··· Dataset entries ···
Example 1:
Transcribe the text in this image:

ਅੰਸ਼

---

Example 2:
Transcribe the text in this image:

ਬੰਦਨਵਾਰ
···
About this exercise » Please retype every entry above exactly as it stands.

Response below »
Example 1:
Transcribe the text in this image:

ਅੰਸ਼

---

Example 2:
Transcribe the text in this image:

ਬੰਦਨਵਾਰ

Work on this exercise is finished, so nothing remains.